Key risks highlighted include potential bail-in conversion, early call reinvestment risk, longer duration exposure to rising rates, limited liquidity, and uncertain tax treatment. No financial performance metrics or earnings data are provided; the document solely details terms of this debt issuance.
The Toronto-Dominion Bank (TD) has filed a 424(b)(2) pricing supplement for Callable Contingent Interest Barrier Notes linked to the least-performing of the Nasdaq-100 (NDX), Russell 2000 (RTY) and S&P 500 (SPX). The notes are senior unsecured obligations of TD, denominated in USD, with a 5-year scheduled term maturing on or about 11 July 2030, unless TD exercises its monthly call option from the third interest period onward. Investors will receive a contingent coupon of ~9.35% p.a. (paid monthly) only if, on each observation date, all three indices close at or above 70 % of their initial levels (the Contingent Interest Barrier). If any index closes below its barrier on an observation date, no coupon is paid for that period.

# PROVIDED RECORDS
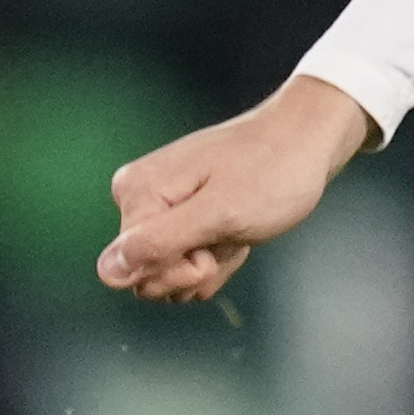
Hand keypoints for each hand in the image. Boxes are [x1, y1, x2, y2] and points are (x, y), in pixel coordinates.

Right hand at [102, 76, 377, 303]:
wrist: (308, 139)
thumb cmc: (272, 171)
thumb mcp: (219, 214)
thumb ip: (159, 244)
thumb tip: (105, 271)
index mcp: (136, 192)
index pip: (135, 271)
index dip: (184, 270)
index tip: (215, 243)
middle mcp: (137, 196)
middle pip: (148, 275)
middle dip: (195, 270)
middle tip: (229, 234)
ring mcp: (159, 204)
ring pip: (170, 273)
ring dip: (210, 264)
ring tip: (236, 229)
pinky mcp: (180, 212)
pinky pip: (186, 260)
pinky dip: (218, 256)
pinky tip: (237, 232)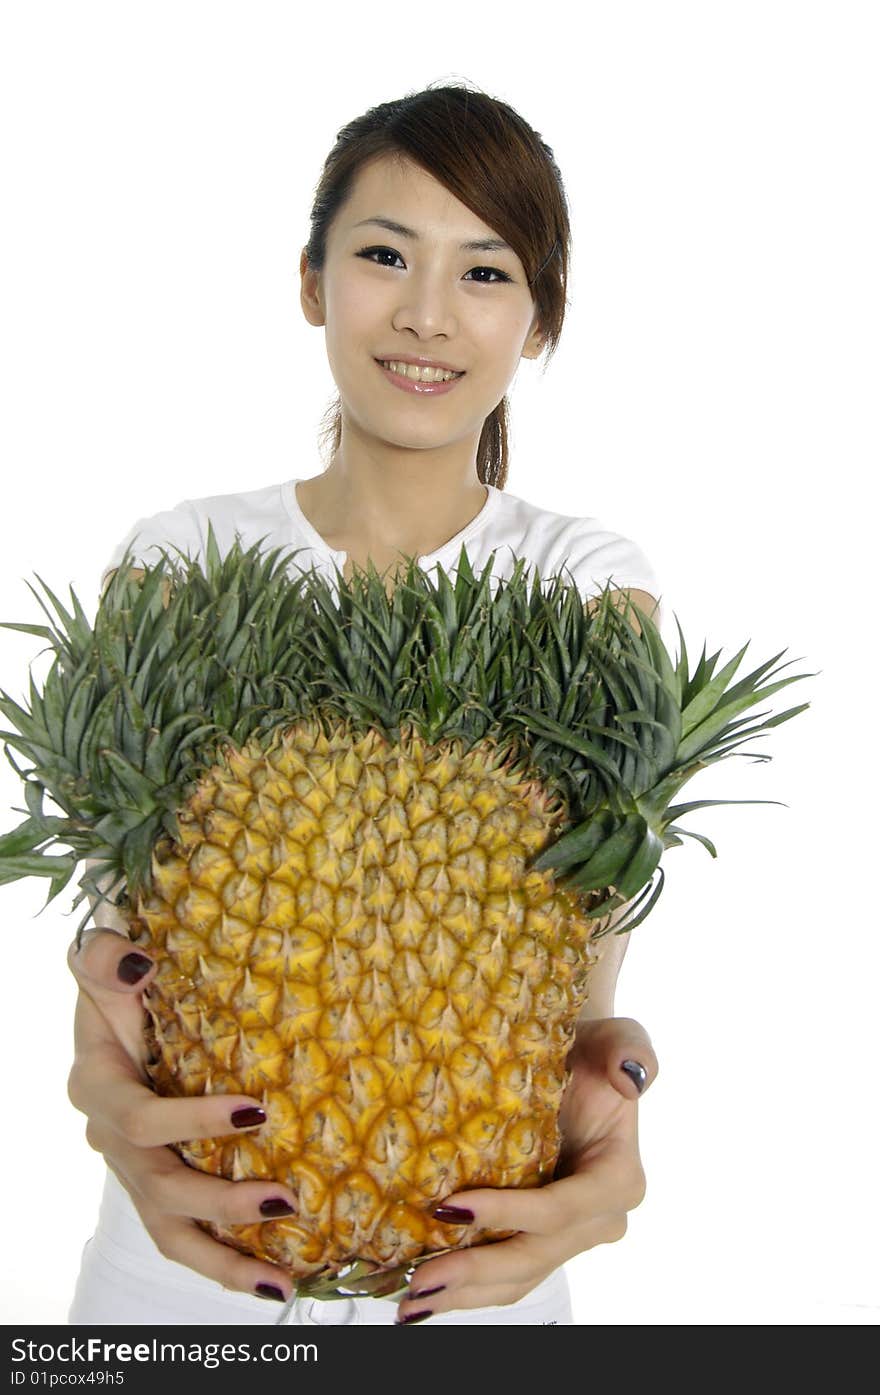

# TASK DESCRIPTION
In the notes summary, what level must all three indices close at or above on an observation date for the contingent coupon to be paid?

# COMPLETED EXERCISE
70% of their initial levels